Emőke Baráth (soprano); Artaserse/Philippe Jaroussky (Erato)

Our rating 
5.0 out of 5 star rating 5.0

Handel – Dualità
Arias from Arianna in Creta, Amadigi di Gaula, Partenope, Radamisto, Alcina, Faramondo etc
Emőke Baráth (soprano); Artaserse/Philippe Jaroussky
Erato 9029637062   72:21 mins

Soprano Emőke Baráth is the featured soloist of this album, but our attention is grabbed by the name of another singer, Philippe Jaroussky. This is the star countertenor’s first commercial recording as a conductor. Jaroussky lets himself be led by Baráth, whose affective intensity and technical brilliance are most powerfully displayed in her extravagant additions.

Sticking to the score or not, she provides a sonic feast: rich bottom-register timbre, brilliant yet voluptuous top notes and a pure core that energises even her longest lines. Baráth says she selected arias that ‘express the duality of the female soul’, and she wanders most from Handel’s music when passions collide.

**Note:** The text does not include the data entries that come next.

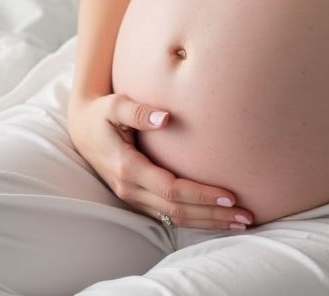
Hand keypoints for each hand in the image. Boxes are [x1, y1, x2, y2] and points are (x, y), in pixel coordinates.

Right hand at [66, 92, 255, 230]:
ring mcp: (134, 198)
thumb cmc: (102, 113)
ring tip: (239, 221)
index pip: (172, 189)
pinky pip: (169, 217)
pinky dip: (194, 219)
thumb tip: (165, 117)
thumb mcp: (114, 105)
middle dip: (213, 214)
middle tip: (246, 214)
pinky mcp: (138, 200)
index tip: (229, 194)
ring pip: (175, 219)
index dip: (201, 194)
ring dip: (208, 222)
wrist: (82, 129)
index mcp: (128, 168)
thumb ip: (138, 110)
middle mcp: (131, 189)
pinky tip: (216, 217)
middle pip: (178, 211)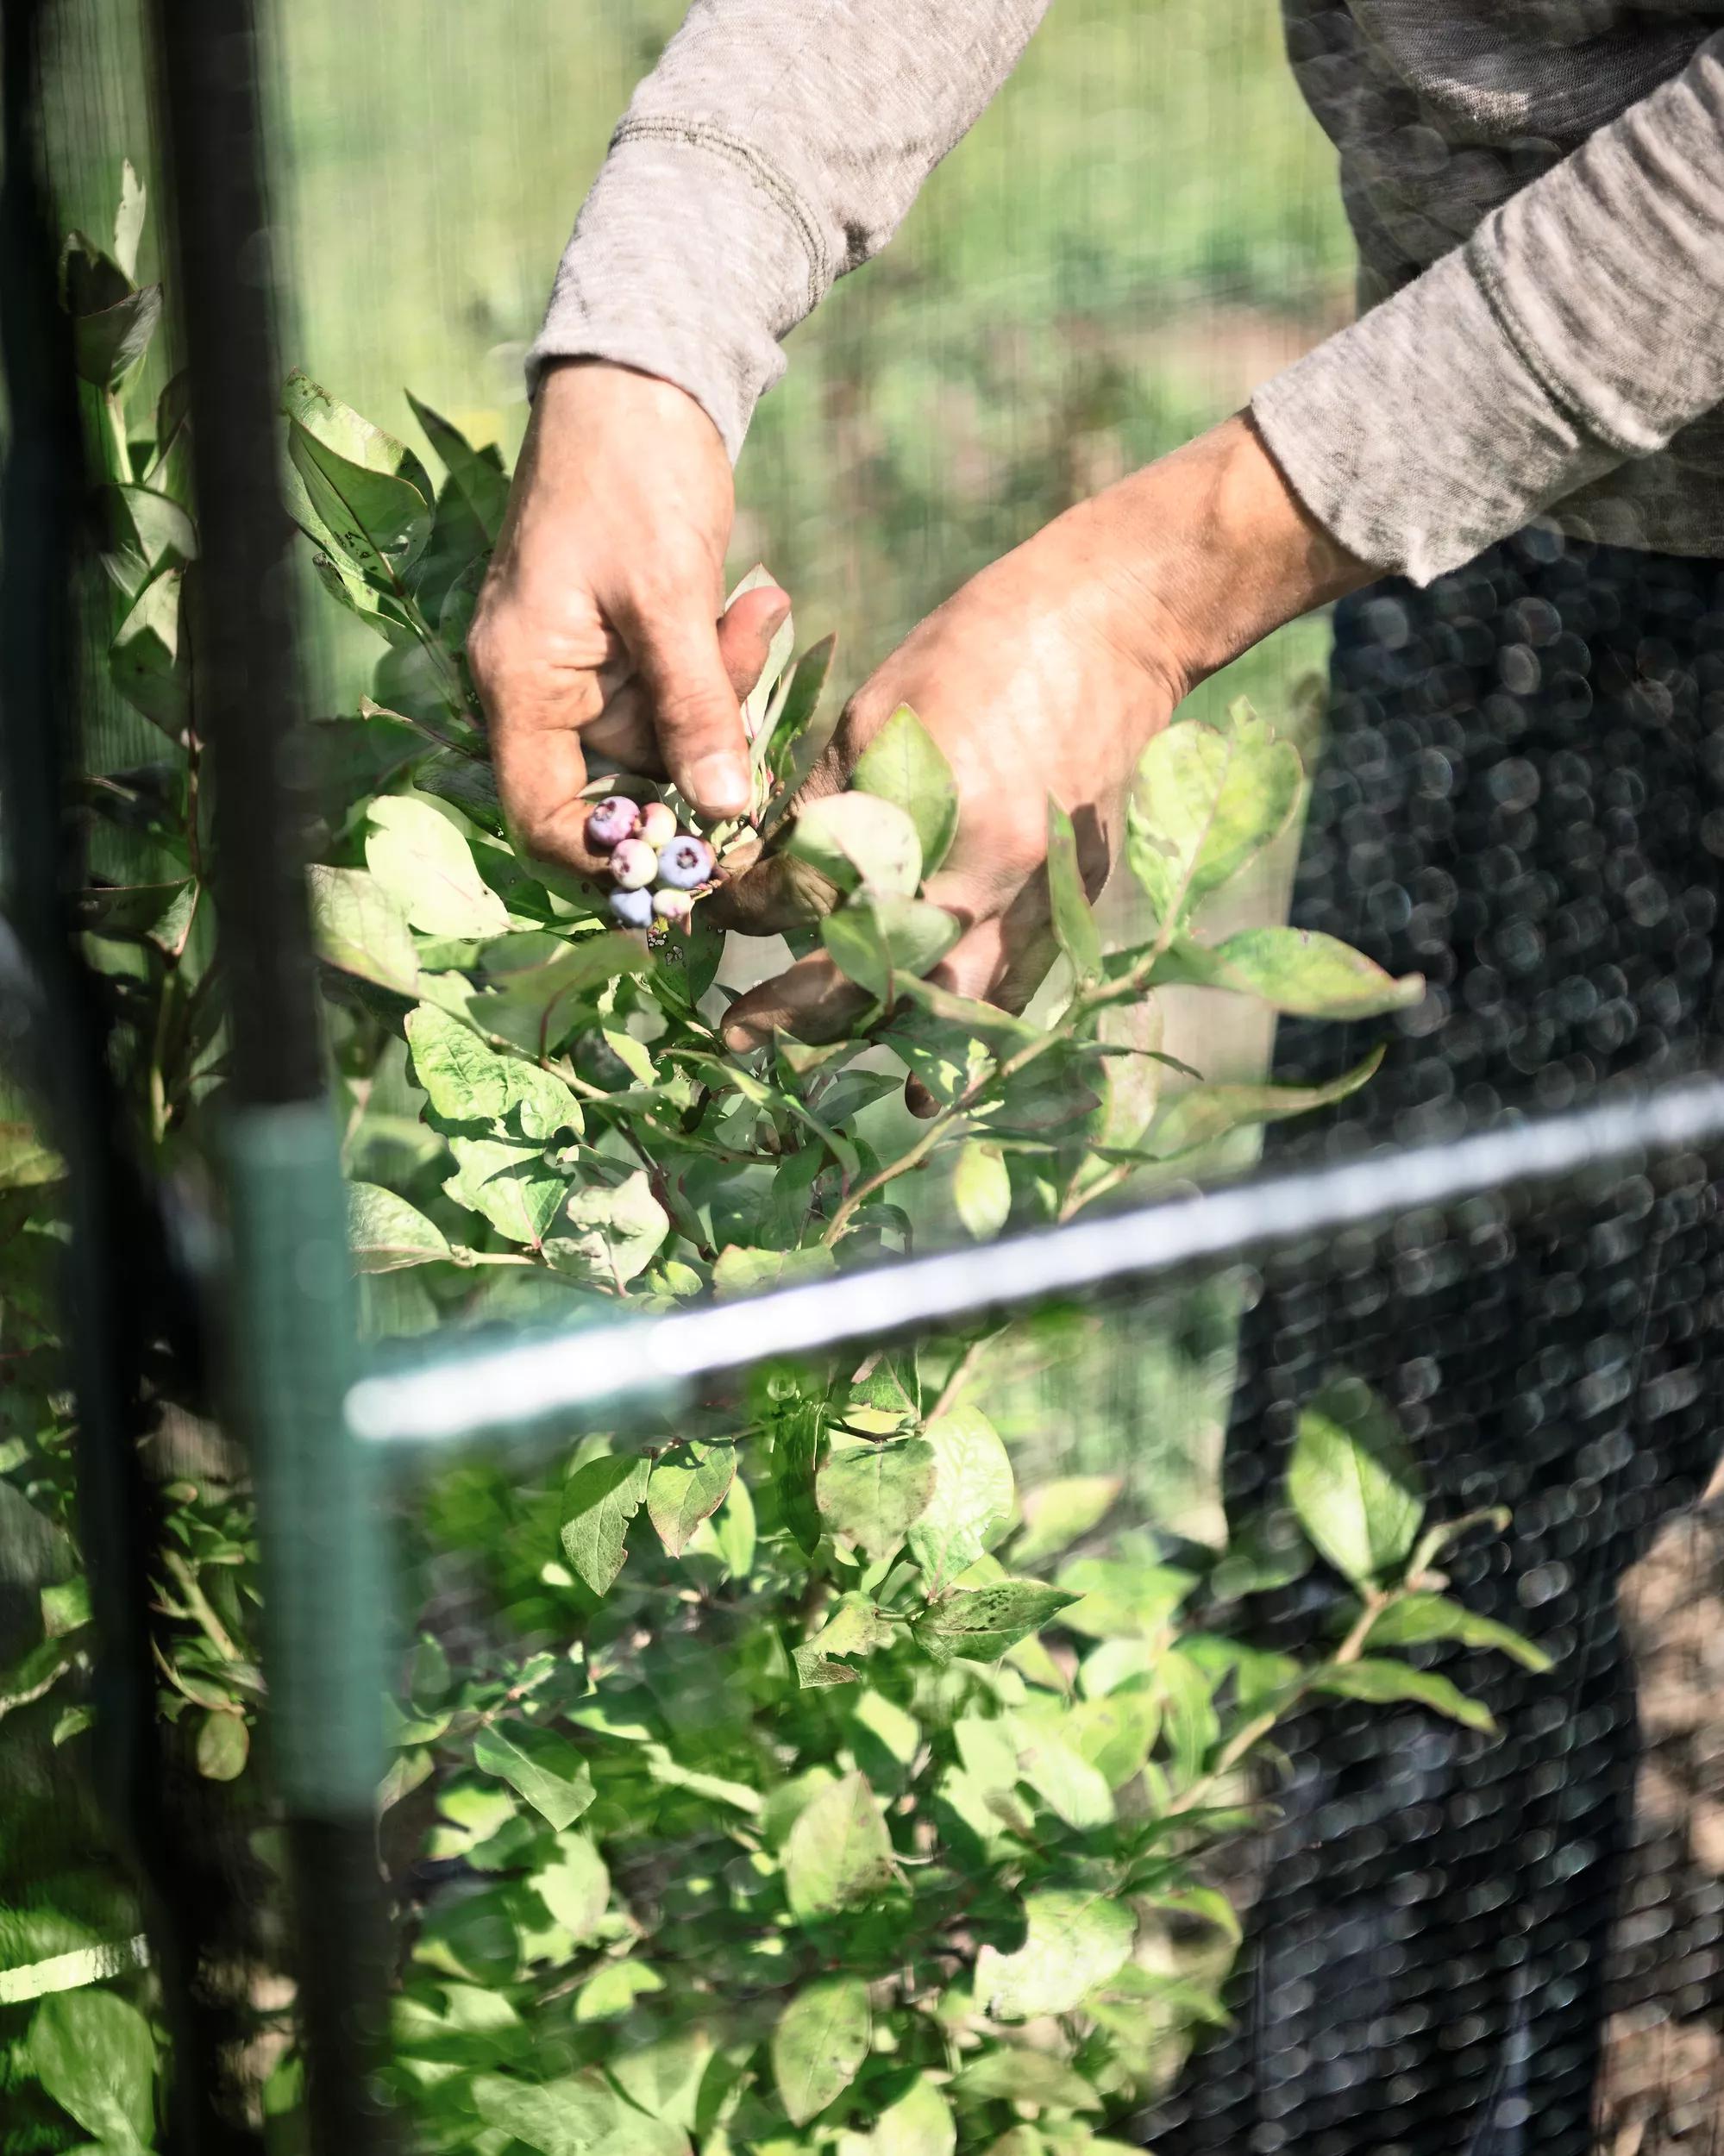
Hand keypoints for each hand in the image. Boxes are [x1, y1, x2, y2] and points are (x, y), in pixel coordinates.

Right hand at [468, 360, 788, 870]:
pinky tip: (758, 602)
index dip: (612, 858)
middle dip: (701, 749)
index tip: (696, 861)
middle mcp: (540, 683)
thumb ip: (697, 708)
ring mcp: (581, 661)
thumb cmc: (633, 472)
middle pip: (623, 778)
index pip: (545, 817)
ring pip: (665, 732)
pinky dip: (720, 660)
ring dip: (725, 691)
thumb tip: (724, 813)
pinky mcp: (623, 637)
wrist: (639, 373)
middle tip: (754, 687)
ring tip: (759, 610)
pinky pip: (676, 685)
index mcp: (522, 680)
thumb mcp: (670, 596)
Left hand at [714, 413, 1368, 1055]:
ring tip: (818, 1052)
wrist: (1115, 626)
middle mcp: (994, 877)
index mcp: (935, 817)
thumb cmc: (983, 652)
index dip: (755, 915)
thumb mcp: (878, 713)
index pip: (821, 898)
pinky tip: (924, 1066)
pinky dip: (962, 1029)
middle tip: (739, 1032)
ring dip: (883, 1034)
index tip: (708, 922)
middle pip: (884, 979)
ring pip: (950, 1007)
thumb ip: (823, 803)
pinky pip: (1011, 993)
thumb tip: (759, 872)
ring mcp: (1044, 900)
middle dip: (804, 1011)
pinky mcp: (1074, 906)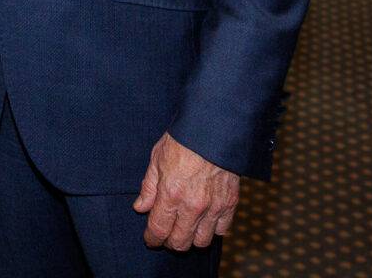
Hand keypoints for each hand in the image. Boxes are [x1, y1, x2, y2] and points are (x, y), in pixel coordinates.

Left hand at [133, 132, 239, 250]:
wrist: (213, 129)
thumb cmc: (182, 140)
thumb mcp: (157, 158)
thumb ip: (148, 187)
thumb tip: (140, 207)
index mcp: (171, 193)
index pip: (159, 229)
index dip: (152, 239)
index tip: (150, 239)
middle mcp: (193, 205)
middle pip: (180, 242)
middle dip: (170, 242)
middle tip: (166, 234)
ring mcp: (213, 206)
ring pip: (201, 241)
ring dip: (191, 239)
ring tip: (186, 229)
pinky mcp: (230, 203)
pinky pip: (222, 230)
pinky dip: (213, 230)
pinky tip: (205, 221)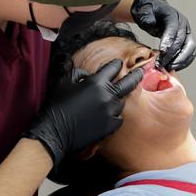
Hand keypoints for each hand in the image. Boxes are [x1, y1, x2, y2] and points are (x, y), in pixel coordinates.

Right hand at [26, 59, 142, 166]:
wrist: (55, 132)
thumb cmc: (57, 106)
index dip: (116, 65)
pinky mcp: (111, 126)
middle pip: (128, 83)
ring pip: (121, 102)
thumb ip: (79, 73)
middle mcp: (107, 95)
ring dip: (116, 100)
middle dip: (135, 76)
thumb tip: (89, 74)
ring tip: (109, 102)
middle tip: (140, 72)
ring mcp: (111, 111)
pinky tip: (105, 116)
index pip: (113, 68)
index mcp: (96, 82)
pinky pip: (118, 118)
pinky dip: (113, 116)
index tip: (118, 64)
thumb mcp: (65, 82)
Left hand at [131, 0, 195, 70]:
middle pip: (182, 41)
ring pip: (190, 49)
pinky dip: (184, 62)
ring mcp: (187, 33)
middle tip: (162, 64)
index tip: (162, 52)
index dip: (168, 40)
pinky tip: (174, 67)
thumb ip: (146, 17)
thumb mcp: (144, 12)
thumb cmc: (149, 13)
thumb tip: (151, 24)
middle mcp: (183, 24)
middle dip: (172, 54)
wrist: (155, 12)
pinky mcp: (187, 41)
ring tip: (168, 68)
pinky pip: (190, 53)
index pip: (173, 28)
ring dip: (180, 60)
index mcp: (173, 15)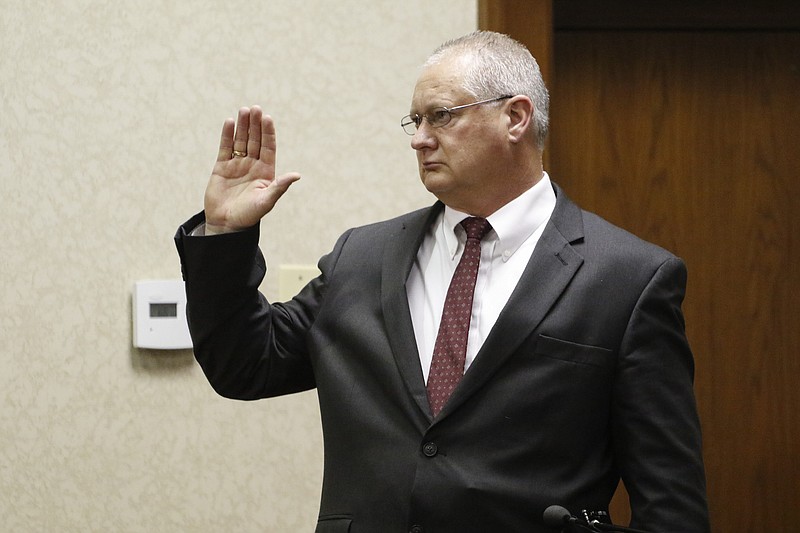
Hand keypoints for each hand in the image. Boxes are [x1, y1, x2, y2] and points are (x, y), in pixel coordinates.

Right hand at [203, 106, 299, 233]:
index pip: (268, 147)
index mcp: (266, 172)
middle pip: (255, 140)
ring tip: (244, 111)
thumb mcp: (266, 201)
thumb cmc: (249, 216)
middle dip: (255, 125)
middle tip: (255, 108)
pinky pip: (225, 148)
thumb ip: (280, 187)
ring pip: (240, 141)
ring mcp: (237, 165)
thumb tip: (297, 175)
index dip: (268, 133)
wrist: (226, 225)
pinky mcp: (222, 167)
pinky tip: (230, 122)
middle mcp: (252, 165)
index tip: (268, 119)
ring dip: (242, 126)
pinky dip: (227, 135)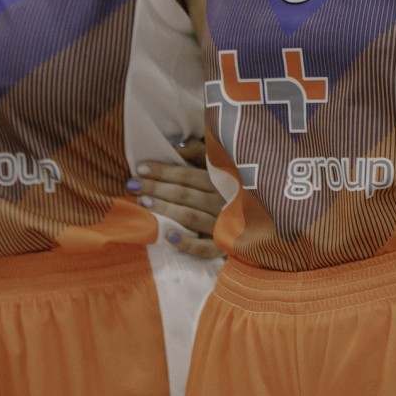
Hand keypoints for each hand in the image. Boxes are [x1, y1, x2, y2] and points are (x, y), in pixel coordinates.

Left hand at [129, 138, 222, 260]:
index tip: (141, 168)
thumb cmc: (234, 187)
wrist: (262, 216)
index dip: (163, 171)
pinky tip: (168, 236)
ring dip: (166, 209)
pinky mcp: (225, 245)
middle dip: (156, 188)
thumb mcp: (222, 164)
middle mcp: (224, 201)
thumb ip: (201, 153)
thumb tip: (177, 147)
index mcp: (222, 180)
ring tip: (144, 203)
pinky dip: (187, 243)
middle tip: (132, 185)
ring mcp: (225, 224)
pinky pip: (205, 247)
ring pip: (191, 217)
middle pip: (185, 194)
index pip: (187, 175)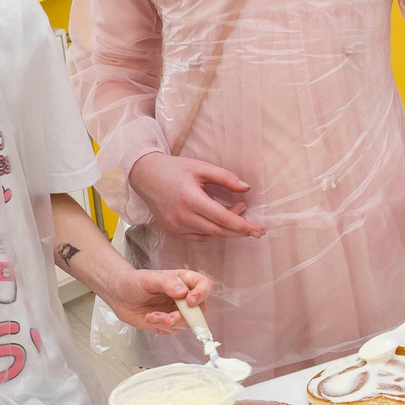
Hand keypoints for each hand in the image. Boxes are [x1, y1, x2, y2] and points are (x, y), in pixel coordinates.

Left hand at [101, 267, 211, 334]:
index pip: (205, 285)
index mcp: (185, 281)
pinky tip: (150, 318)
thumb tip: (183, 293)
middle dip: (186, 316)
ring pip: (188, 323)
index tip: (190, 300)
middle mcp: (185, 297)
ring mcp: (178, 312)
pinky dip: (162, 325)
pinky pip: (174, 330)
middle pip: (200, 309)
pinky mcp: (169, 324)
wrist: (119, 295)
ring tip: (153, 316)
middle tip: (170, 318)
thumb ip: (168, 283)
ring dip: (171, 322)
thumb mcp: (150, 278)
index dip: (202, 294)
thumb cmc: (134, 282)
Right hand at [130, 153, 261, 239]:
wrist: (144, 176)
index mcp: (190, 199)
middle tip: (257, 229)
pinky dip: (213, 232)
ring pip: (210, 236)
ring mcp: (176, 227)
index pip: (223, 219)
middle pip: (219, 231)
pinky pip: (199, 237)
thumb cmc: (173, 169)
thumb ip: (225, 177)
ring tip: (237, 215)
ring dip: (228, 230)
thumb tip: (246, 188)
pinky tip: (219, 222)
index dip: (244, 226)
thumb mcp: (200, 167)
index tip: (260, 228)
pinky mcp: (172, 232)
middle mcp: (182, 217)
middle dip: (241, 231)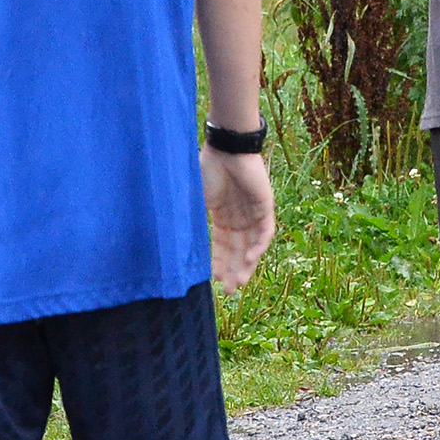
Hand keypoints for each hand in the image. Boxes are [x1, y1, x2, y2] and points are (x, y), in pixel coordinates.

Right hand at [202, 147, 276, 292]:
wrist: (227, 147)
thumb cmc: (208, 168)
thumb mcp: (196, 199)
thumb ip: (191, 219)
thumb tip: (173, 242)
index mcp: (222, 216)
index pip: (221, 246)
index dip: (218, 263)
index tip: (212, 280)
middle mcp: (239, 218)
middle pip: (237, 251)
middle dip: (233, 271)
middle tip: (228, 292)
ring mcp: (253, 213)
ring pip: (252, 246)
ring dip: (246, 265)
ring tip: (239, 282)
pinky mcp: (266, 206)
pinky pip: (265, 232)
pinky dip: (258, 246)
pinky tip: (249, 258)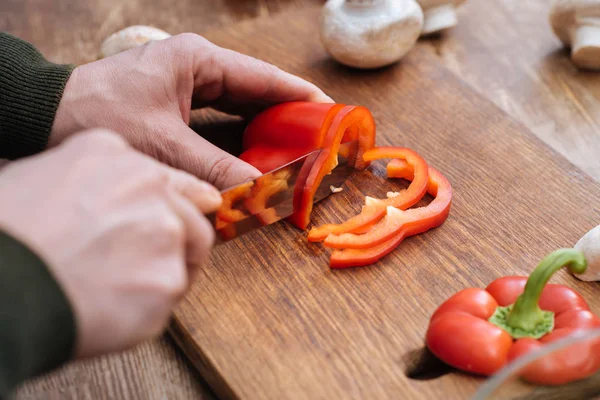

Through super-size leaps and dizzying upward spirals, she gets something new even out of Cleopatra’s and Alcina’s over-recorded arias. The band’s input here is subtle, but crucial, as tense suspensions, pulsing meters and bubbly plucked-string realisations deepen each affect. Having sung often with Baráth, and very often with Ensemble Artaserse – which he co-founded in 2002 – Jaroussky knows he can trust his colleagues. He also knows that climaxes sometimes need to be left alone. His gifts as a conductor stem from a virtuoso countertenor’s instinctive understanding of which words to weight, how best to pace a vocal-obbligato dialogue and when silence, particularly important in Handel, should prevail.